Body or hand keypoint data:
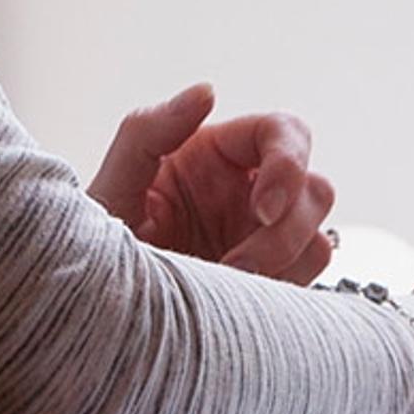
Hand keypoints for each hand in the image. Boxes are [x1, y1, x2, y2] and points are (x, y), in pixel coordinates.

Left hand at [88, 82, 336, 284]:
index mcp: (215, 155)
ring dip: (282, 261)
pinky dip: (284, 286)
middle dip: (288, 226)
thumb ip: (149, 132)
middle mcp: (247, 190)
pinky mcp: (270, 276)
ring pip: (318, 232)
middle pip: (314, 186)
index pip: (284, 132)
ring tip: (229, 286)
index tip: (262, 209)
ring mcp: (263, 236)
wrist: (97, 321)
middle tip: (244, 264)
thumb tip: (205, 92)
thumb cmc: (95, 256)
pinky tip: (241, 299)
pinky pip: (309, 273)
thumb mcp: (111, 189)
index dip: (289, 164)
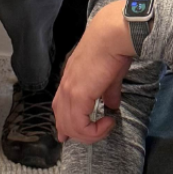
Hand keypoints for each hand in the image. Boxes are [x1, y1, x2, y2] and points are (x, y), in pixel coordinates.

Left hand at [53, 4, 133, 144]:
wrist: (112, 37)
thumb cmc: (112, 50)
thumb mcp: (109, 76)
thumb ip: (108, 93)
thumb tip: (112, 105)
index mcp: (70, 80)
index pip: (59, 107)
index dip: (64, 124)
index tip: (69, 137)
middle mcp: (65, 87)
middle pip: (62, 120)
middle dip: (76, 133)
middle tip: (95, 135)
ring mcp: (69, 91)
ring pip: (69, 126)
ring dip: (88, 134)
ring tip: (105, 127)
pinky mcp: (77, 95)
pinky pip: (79, 124)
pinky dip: (93, 130)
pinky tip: (107, 122)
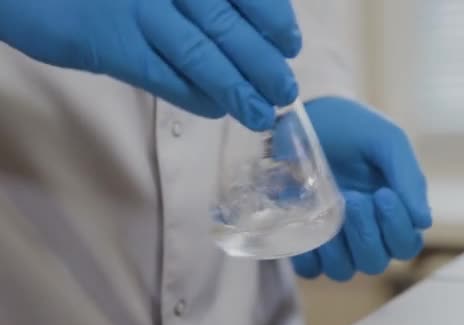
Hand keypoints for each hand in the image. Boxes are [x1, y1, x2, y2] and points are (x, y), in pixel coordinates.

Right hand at [0, 0, 299, 130]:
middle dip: (262, 62)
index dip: (272, 18)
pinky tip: (216, 110)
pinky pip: (164, 75)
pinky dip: (194, 95)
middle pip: (229, 25)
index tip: (290, 42)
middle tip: (285, 89)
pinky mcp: (110, 42)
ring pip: (202, 53)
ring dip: (237, 87)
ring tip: (262, 112)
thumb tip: (232, 23)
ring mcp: (139, 8)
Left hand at [291, 97, 431, 280]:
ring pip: (344, 271)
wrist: (305, 116)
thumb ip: (408, 177)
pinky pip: (309, 269)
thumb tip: (423, 221)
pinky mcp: (304, 240)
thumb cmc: (350, 126)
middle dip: (367, 234)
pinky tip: (308, 225)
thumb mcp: (385, 141)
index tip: (382, 194)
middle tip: (354, 199)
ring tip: (331, 211)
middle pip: (376, 262)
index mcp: (392, 212)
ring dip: (339, 248)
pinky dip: (310, 256)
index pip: (405, 244)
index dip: (397, 227)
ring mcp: (333, 238)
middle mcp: (365, 231)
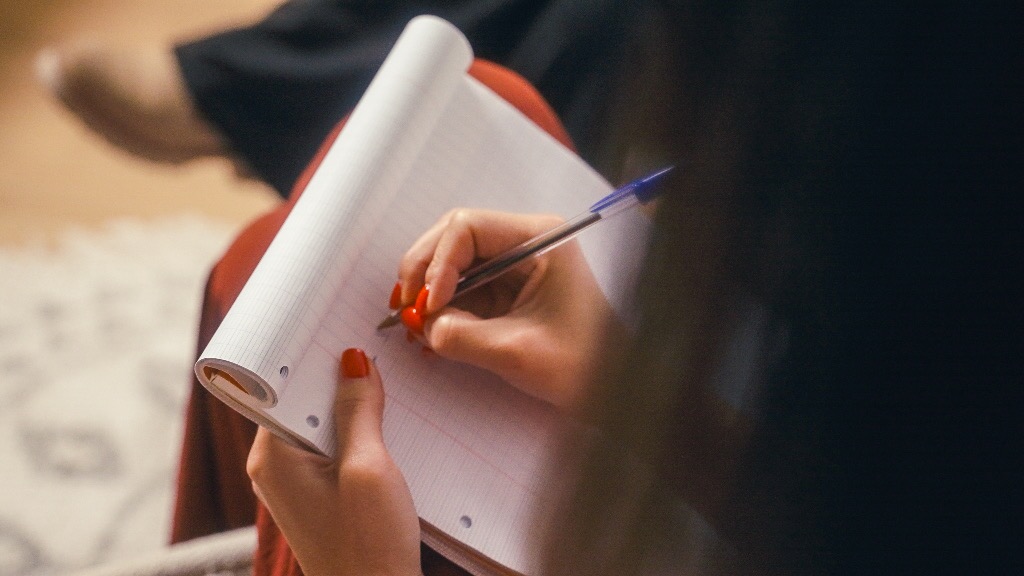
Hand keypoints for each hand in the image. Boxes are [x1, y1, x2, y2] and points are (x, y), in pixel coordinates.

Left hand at [247, 349, 421, 575]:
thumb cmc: (368, 546)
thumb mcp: (369, 468)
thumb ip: (358, 411)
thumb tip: (353, 360)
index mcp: (272, 455)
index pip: (281, 383)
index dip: (310, 352)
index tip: (337, 322)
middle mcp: (276, 465)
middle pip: (303, 399)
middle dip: (337, 373)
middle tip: (370, 338)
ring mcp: (298, 481)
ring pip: (323, 421)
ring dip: (352, 401)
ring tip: (383, 372)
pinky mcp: (322, 493)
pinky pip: (335, 445)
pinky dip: (358, 428)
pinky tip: (385, 416)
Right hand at [393, 209, 618, 407]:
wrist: (610, 387)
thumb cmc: (583, 365)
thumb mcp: (517, 353)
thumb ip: (462, 336)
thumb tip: (424, 326)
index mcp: (539, 238)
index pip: (468, 227)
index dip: (438, 263)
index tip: (429, 304)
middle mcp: (525, 241)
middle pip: (453, 238)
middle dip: (424, 272)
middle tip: (406, 308)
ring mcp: (514, 264)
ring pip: (453, 262)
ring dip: (429, 291)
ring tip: (415, 324)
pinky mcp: (506, 288)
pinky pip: (462, 287)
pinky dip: (441, 306)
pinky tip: (430, 329)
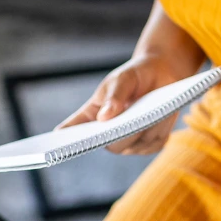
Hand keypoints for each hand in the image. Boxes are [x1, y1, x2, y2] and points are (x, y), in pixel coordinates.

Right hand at [57, 54, 193, 154]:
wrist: (161, 74)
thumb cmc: (134, 75)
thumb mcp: (123, 78)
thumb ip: (115, 95)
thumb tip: (104, 117)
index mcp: (92, 117)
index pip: (73, 130)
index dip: (65, 139)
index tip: (57, 141)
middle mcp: (108, 136)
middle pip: (113, 145)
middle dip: (126, 132)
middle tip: (134, 118)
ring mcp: (130, 144)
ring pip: (139, 144)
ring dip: (149, 126)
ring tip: (154, 107)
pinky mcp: (151, 144)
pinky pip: (157, 142)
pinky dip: (162, 128)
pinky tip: (163, 114)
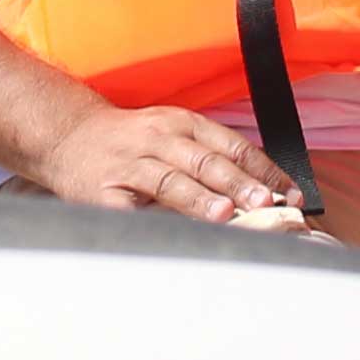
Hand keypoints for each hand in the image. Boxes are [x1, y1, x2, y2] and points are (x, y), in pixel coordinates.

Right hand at [23, 97, 309, 221]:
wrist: (68, 136)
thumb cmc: (131, 141)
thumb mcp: (172, 133)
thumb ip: (210, 157)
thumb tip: (261, 192)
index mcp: (182, 124)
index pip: (232, 145)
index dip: (263, 169)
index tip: (290, 193)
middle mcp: (159, 138)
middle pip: (205, 160)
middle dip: (238, 183)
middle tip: (265, 202)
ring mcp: (131, 165)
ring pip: (171, 180)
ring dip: (201, 199)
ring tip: (225, 215)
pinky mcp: (106, 194)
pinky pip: (134, 211)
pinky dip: (156, 223)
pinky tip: (174, 236)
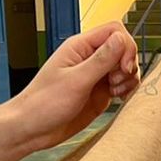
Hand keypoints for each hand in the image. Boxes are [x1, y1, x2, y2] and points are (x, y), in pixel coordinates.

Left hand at [8, 21, 138, 146]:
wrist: (33, 128)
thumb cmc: (43, 104)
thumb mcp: (75, 81)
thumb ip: (101, 60)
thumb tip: (121, 39)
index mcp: (80, 48)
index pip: (115, 32)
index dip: (126, 47)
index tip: (124, 67)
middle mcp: (90, 58)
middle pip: (123, 49)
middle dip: (128, 65)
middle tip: (115, 82)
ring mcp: (96, 76)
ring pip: (125, 67)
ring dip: (128, 79)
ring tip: (115, 92)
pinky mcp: (99, 92)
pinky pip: (121, 84)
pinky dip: (126, 90)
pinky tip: (117, 98)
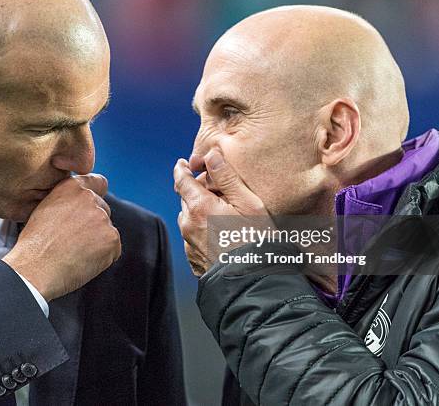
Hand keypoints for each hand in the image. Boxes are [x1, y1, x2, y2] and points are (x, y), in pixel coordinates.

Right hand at [3, 173, 120, 299]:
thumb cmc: (34, 245)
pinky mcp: (112, 238)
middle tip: (75, 241)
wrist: (35, 268)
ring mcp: (102, 217)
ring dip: (98, 242)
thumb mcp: (45, 210)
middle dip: (95, 224)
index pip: (98, 182)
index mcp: (71, 187)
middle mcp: (89, 198)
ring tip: (74, 253)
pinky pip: (113, 249)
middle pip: (104, 210)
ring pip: (108, 230)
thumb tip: (79, 207)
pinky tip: (83, 262)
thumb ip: (67, 202)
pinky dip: (104, 258)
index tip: (92, 208)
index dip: (97, 195)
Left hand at [174, 149, 269, 275]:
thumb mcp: (248, 203)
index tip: (182, 164)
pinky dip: (201, 231)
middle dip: (194, 191)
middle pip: (185, 199)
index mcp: (199, 206)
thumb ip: (227, 178)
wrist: (253, 282)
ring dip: (197, 212)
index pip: (182, 180)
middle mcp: (188, 224)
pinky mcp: (194, 260)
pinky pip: (193, 239)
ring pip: (188, 219)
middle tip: (212, 189)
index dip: (182, 169)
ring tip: (218, 213)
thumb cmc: (256, 240)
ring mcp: (189, 244)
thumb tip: (211, 156)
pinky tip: (218, 234)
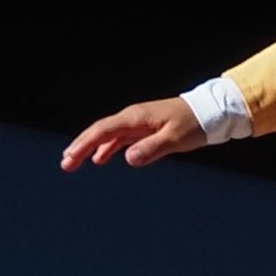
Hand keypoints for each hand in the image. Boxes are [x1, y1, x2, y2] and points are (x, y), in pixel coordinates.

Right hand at [61, 94, 215, 170]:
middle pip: (99, 132)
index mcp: (136, 118)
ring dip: (90, 148)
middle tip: (66, 163)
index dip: (85, 144)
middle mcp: (132, 118)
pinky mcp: (143, 129)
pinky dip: (107, 148)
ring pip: (107, 135)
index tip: (72, 157)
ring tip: (75, 161)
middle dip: (81, 147)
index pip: (103, 131)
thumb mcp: (175, 138)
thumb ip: (152, 148)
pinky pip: (119, 139)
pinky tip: (100, 160)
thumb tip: (128, 158)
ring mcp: (137, 123)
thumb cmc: (194, 124)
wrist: (209, 112)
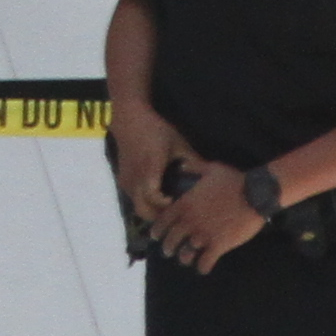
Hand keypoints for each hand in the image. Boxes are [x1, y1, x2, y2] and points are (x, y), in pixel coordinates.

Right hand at [107, 104, 191, 232]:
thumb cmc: (156, 130)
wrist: (128, 119)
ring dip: (151, 210)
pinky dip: (144, 202)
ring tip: (167, 207)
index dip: (166, 205)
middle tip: (175, 213)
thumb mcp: (178, 143)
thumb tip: (212, 176)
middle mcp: (136, 178)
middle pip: (143, 211)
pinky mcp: (123, 179)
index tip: (177, 202)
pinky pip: (133, 198)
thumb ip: (194, 161)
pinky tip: (156, 196)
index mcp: (150, 168)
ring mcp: (127, 180)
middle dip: (159, 217)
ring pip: (137, 207)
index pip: (153, 197)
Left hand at [153, 160, 274, 272]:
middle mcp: (191, 221)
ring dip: (184, 258)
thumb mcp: (210, 168)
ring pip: (186, 254)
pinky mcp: (219, 245)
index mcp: (186, 203)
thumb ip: (193, 167)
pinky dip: (203, 267)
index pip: (163, 220)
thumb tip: (181, 165)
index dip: (157, 230)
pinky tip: (204, 268)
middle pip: (171, 240)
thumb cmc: (233, 180)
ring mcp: (204, 234)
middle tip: (169, 252)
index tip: (155, 236)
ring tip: (186, 260)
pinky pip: (205, 262)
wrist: (255, 193)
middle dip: (168, 248)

Prompt
Could you state how many lines of the entries contain the word "Left"? Only the number is wanted.

Task solution
7